Overall, growth in the group of emerging market and developing economies is forecast at –3.0 percent in 2020, 2 percentage points below the April 2020 WEO forecast. Growth among low-income developing countries is projected at –1.0 percent in 2020, some 1.4 percentage points below the April 2020 WEO forecast, although with differences across individual countries. Excluding a few large frontier economies, the remaining group of low-income developing countries is projected to contract by –2.2 percent in 2020.
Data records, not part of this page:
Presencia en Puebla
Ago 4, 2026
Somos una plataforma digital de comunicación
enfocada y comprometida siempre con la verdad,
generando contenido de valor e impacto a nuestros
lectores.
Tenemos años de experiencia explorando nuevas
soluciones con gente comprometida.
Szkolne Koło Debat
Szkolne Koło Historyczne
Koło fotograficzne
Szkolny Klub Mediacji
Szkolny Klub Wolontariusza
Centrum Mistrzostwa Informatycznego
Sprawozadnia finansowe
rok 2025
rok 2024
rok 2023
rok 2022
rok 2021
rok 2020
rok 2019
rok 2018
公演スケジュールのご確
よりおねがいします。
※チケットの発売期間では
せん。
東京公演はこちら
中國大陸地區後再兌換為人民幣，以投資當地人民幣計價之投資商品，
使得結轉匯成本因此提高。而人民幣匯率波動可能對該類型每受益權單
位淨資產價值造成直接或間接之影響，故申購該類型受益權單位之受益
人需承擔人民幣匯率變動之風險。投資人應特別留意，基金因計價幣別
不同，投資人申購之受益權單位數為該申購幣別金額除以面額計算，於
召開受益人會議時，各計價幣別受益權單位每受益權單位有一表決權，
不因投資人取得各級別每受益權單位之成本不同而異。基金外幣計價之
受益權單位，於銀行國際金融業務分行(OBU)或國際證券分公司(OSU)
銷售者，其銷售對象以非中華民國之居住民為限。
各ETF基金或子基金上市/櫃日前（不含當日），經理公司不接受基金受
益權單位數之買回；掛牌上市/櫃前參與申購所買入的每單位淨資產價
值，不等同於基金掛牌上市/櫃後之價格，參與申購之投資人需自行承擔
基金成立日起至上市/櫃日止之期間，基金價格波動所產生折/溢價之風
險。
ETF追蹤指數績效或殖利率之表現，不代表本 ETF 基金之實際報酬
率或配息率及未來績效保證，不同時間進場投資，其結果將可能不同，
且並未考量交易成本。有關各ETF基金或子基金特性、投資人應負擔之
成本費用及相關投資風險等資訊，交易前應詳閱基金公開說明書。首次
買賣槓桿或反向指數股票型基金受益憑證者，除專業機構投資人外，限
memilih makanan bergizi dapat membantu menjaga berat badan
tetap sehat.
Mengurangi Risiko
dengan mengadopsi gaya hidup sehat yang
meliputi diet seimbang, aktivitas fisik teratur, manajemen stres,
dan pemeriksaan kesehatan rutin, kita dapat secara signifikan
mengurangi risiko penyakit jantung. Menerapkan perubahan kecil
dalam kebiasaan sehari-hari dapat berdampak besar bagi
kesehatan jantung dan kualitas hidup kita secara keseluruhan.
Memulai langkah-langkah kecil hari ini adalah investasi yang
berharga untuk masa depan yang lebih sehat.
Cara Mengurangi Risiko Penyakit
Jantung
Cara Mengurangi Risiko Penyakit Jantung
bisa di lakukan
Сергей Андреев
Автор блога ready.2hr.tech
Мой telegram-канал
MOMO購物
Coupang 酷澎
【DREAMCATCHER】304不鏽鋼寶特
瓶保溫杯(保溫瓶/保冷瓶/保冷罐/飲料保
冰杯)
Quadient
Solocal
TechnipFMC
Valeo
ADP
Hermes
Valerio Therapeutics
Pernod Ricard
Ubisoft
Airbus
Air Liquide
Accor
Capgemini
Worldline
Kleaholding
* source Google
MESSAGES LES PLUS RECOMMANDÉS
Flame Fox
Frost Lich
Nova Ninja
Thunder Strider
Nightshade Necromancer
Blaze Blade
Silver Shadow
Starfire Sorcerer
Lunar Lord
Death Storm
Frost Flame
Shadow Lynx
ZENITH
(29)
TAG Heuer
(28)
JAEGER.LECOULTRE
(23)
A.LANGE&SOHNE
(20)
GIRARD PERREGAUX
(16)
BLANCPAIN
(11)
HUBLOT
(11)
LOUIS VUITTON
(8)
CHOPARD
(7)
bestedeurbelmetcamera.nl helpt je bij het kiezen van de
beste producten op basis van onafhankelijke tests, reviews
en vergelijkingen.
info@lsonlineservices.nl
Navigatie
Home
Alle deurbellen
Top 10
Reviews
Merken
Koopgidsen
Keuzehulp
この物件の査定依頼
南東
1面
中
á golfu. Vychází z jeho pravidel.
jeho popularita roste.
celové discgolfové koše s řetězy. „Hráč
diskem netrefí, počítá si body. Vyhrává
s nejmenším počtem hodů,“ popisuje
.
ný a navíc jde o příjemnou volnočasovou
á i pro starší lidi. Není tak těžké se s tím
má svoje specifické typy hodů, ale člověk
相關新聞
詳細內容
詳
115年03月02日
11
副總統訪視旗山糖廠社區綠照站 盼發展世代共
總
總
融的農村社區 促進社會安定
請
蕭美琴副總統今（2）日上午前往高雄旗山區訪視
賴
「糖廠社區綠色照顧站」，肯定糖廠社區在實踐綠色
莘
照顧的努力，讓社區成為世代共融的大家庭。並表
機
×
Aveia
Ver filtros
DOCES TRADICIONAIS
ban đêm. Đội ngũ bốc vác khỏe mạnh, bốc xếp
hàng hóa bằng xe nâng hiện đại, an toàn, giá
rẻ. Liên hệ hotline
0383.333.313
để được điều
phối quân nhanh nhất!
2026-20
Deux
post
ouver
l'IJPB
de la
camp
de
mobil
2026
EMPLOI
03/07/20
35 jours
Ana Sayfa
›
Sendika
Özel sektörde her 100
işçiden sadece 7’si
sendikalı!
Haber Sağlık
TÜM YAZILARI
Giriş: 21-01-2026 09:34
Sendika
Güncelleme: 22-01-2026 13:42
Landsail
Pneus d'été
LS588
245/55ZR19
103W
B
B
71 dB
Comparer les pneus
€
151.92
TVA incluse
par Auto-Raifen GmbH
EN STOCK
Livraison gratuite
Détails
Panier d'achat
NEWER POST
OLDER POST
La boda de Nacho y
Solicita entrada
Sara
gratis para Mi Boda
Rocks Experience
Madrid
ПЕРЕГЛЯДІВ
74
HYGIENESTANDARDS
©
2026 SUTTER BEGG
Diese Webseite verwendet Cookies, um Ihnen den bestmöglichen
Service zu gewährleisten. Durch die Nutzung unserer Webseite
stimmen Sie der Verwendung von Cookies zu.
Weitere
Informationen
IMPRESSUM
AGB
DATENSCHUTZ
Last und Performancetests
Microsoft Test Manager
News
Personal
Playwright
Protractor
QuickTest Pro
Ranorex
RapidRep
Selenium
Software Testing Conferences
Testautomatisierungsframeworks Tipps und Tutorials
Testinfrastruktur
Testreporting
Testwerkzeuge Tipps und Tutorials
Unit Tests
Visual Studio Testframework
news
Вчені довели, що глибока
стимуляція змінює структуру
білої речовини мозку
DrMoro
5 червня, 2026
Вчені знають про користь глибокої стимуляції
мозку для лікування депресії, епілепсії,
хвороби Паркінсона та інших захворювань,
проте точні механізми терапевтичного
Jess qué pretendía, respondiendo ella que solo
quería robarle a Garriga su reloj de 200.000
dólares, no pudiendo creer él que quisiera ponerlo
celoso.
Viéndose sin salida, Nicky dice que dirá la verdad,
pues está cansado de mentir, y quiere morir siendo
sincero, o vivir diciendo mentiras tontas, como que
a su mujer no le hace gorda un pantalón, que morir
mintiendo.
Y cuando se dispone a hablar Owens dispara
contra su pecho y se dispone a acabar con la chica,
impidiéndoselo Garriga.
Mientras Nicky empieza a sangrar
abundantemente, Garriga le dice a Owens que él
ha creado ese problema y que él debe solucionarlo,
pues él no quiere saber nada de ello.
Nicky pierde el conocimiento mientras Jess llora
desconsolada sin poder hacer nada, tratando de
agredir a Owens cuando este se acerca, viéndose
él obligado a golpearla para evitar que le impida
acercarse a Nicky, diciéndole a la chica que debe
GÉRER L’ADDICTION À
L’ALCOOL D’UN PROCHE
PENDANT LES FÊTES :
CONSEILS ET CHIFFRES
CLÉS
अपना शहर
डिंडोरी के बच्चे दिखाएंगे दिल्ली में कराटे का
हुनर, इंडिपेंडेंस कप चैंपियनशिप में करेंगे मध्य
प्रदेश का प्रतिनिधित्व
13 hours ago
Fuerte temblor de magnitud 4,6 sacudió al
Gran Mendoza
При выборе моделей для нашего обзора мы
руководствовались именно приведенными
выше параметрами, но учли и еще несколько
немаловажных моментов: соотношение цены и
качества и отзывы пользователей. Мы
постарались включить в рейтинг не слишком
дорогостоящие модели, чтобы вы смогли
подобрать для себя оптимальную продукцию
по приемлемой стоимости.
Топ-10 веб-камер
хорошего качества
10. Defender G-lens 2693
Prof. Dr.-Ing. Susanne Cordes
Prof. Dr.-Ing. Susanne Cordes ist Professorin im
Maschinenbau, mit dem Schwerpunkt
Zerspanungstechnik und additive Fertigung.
For the first time, all regions are projected to experience negative growth in 2020. There are, however, substantial differences across individual economies, reflecting the evolution of the pandemic and the effectiveness of containment strategies; variation in economic structure (for example, dependence on severely affected sectors, such as tourism and oil); reliance on external financial flows, including remittances; and precrisis growth trends. In China, where the recovery from the sharp contraction in the first quarter is underway, growth is projected at 1.0 percent in 2020, supported in part by policy stimulus. India’s economy is projected to contract by 4.5 percent following a longer period of lockdown and slower recovery than anticipated in April. In Latin America, where most countries are still struggling to contain infections, the two largest economies, Brazil and Mexico, are projected to contract by 9.1 and 10.5 percent, respectively, in 2020. The disruptions due to the pandemic, as well as significantly lower disposable income for oil exporters after the dramatic fuel price decline, imply sharp recessions in Russia (–6.6 percent), Saudi Arabia (–6.8 percent), and Nigeria (–5.4 percent), while South Africa’s performance (–8.0 percent) will be severely affected by the health crisis.

In 2021 the growth rate for emerging market and developing economies is projected to strengthen to 5.9 percent, largely reflecting the rebound forecast for China (8.2 percent). The growth rate for the group, excluding China, is expected to be –5.0 percent in 2020 and 4.7 percent in 2021, leaving 2021 GDP for this subset of emerging market and developing economies slightly below its 2019 level.

Global trade will suffer a deep contraction this year of –11.9 percent, reflecting considerably weaker demand for goods and services, including tourism. Consistent with the gradual pickup in domestic demand next year, trade growth is expected to increase to 8 percent.

Inflation outlook. Inflation projections have generally been revised downward, with larger cuts typically in 2020 and for advanced economies. This generally reflects a combination of weaker activity and lower commodity prices, although in some cases partially offset by the effect of exchange rate depreciation on import prices. Inflation is expected to rise gradually in 2021, consistent with the projected pickup in activity. Nonetheless, the inflation outlook remains muted, reflecting expectations of persistently weak aggregate demand.